That’s the thing about people; they have nothing good in store for you.

The best thing I did for myself, was to work on myself and have clearly defined goals when every tom, dick and harry was demotivating me. Not one of the thousands of remarks made on me have I forgotten. I am scarred by the myriad of words thrown on my weight and looks over the years; when they can’t fat shame you, they fitness shame you or maybe point your left out cellulite and muffin top!

The only good that came from years of this ordeal, is that I never, never comment on someone’s body structure and that an important criteria on which I judge people is the way they look down on different body shapes and structures. If you comment on how a person of a certain body type is wearing a certain dress and how that is silly, I am sorry to have clearly and correctly labelled you as superficial.

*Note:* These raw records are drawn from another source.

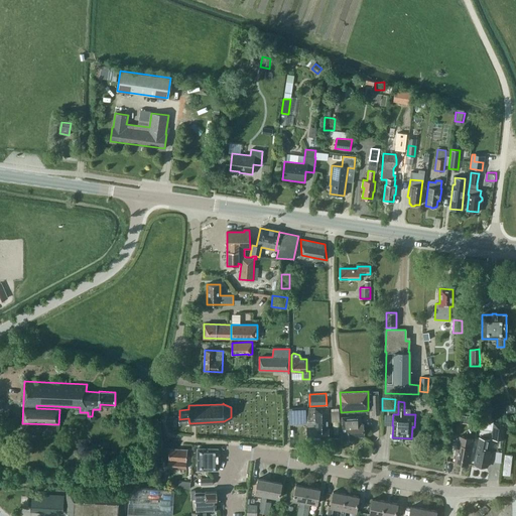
[(306,426),(306,439),(330,438),(329,406),(289,408),(289,423),(314,423),(314,426),(306,426)]
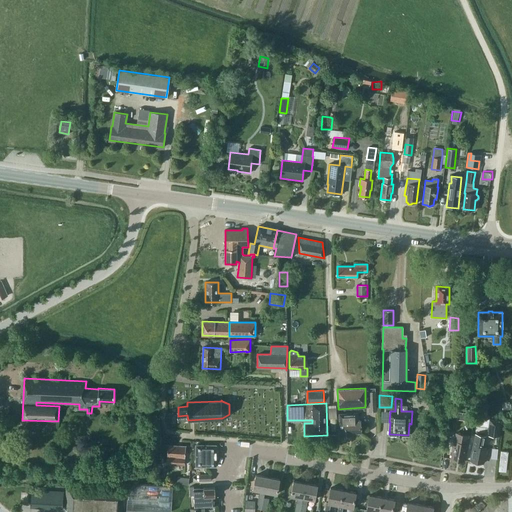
[(352,433),(360,432),(360,420),(358,420),(357,413),(339,414),(340,434),(352,434),(352,433)]
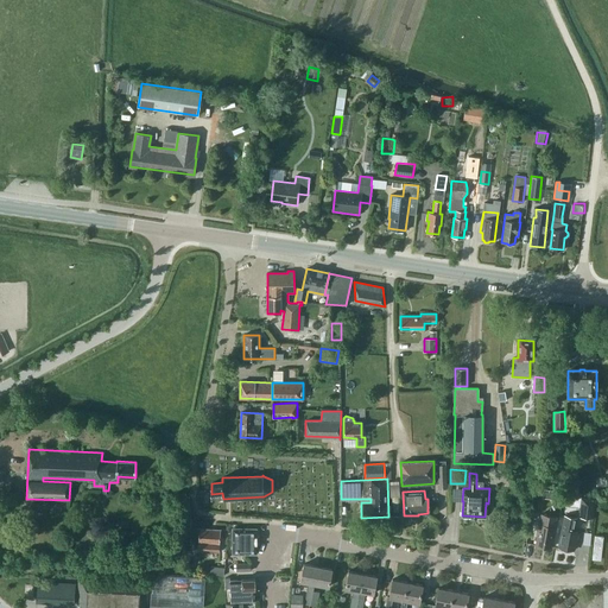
[(533,510),(542,511),(543,498),(534,496),(533,510)]
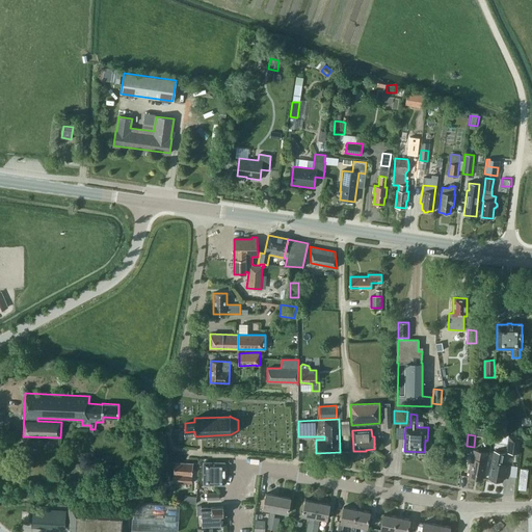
[(522,439),(509,436),(506,452),(519,454),(522,439)]
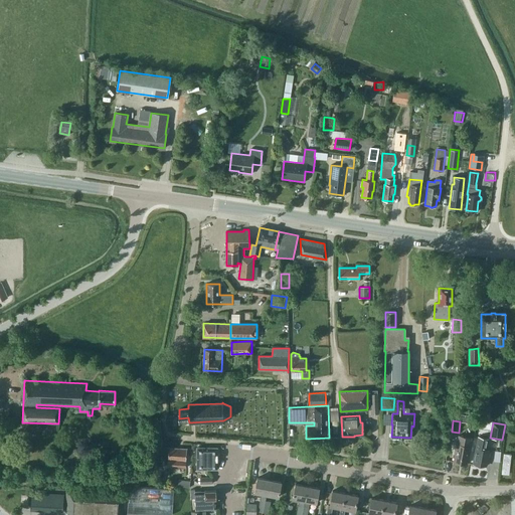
[(467,464),(471,438),(459,436),(454,462),(467,464)]
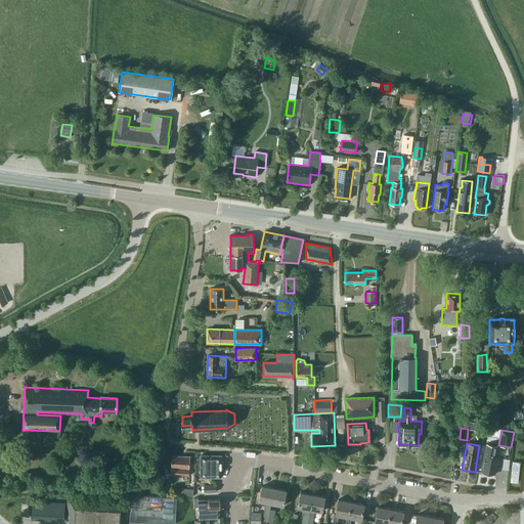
[(492,456),(494,446),(486,444),(482,463),(483,463),(481,472),(487,473),(487,474),(491,475),(492,474),(493,474),(495,465),(496,465),(497,460),(496,460),(497,457),(492,456)]
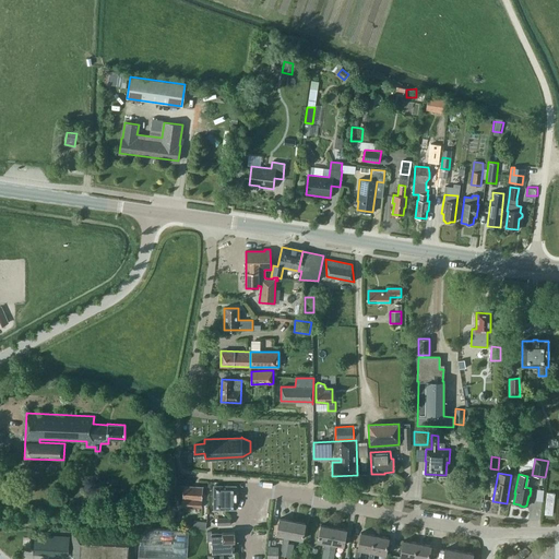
[(183,486),(182,498),(181,507),(201,508),(203,487),(183,486)]
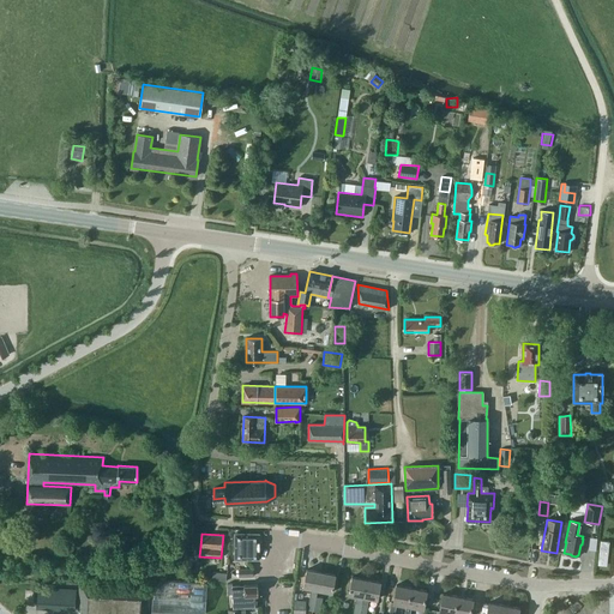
[(235,559),(259,559),(259,534),(235,534),(235,559)]
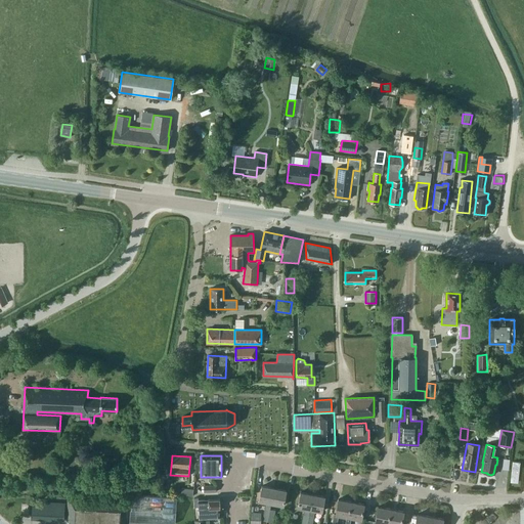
[(262,520),(267,521),(270,509),(271,503),(273,488),(261,486),(259,500),(266,503),(262,520)]
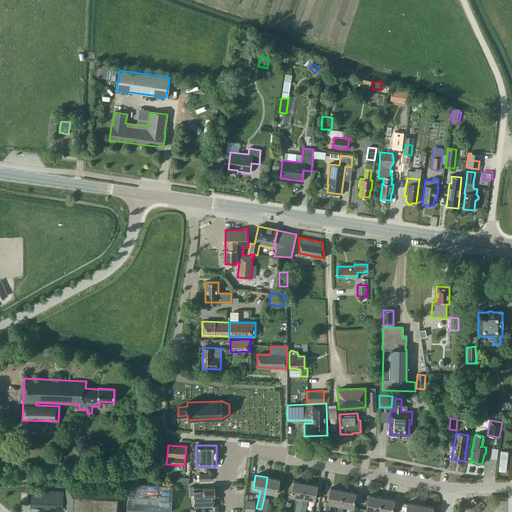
[(279,479),(267,477),(265,491),(277,494),(279,479)]
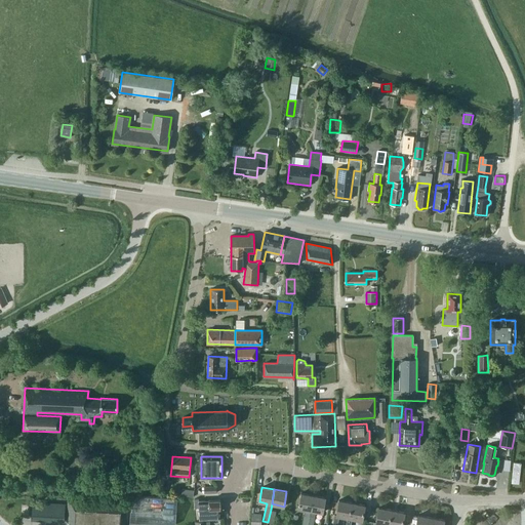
[(301,524),(307,524),(313,495),(300,493),(298,508),(306,510),(301,524)]
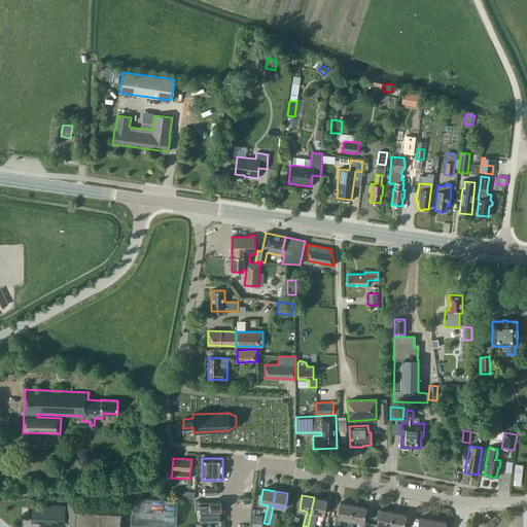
[(69,500),(68,500),(67,524),(71,524),(70,526),(138,526),(139,525),(176,526),(178,499),(131,497),(130,504),(69,500)]
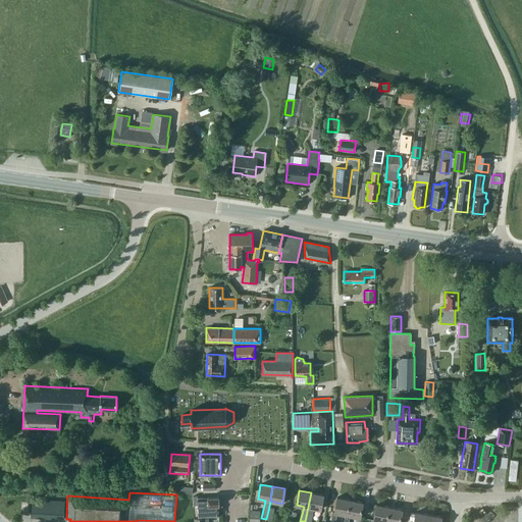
[(323,494),(311,492),(305,521),(310,521),(313,508),(320,510),(323,494)]
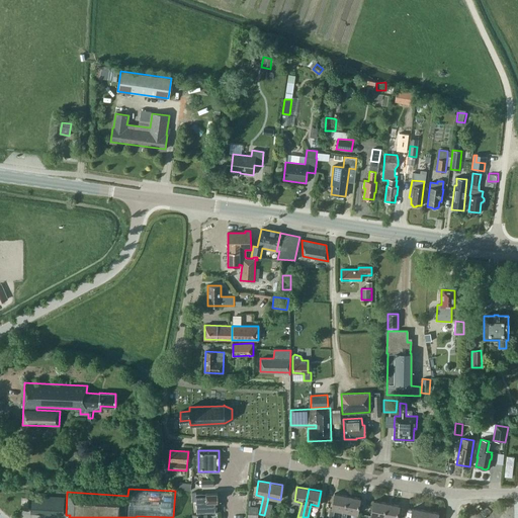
[(196,512),(217,511),(217,501),(218,501),(218,493),(196,494),(196,492),(191,492),(191,501),(196,501),(196,512)]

It is never easy to dismiss what years of shaming and abuse can do to a person and to reclaim my body from myself seems as a herculean task that I might never muster enough courage to accomplish.  The apprehensions on getting intimate, the insecurities about my own body may not get washed away in a day or two. But, the one thing that I can do is force myself to get up, wear that little black dress I have always had an eye on but not dare put it on or kiss the man I love without letting any trace of guilt tag along.

This New Year, my resolution is to not let anyone, but me, have a say on my body, my choices and my lifestyle. This New Year, I vow to reclaim my body from myself.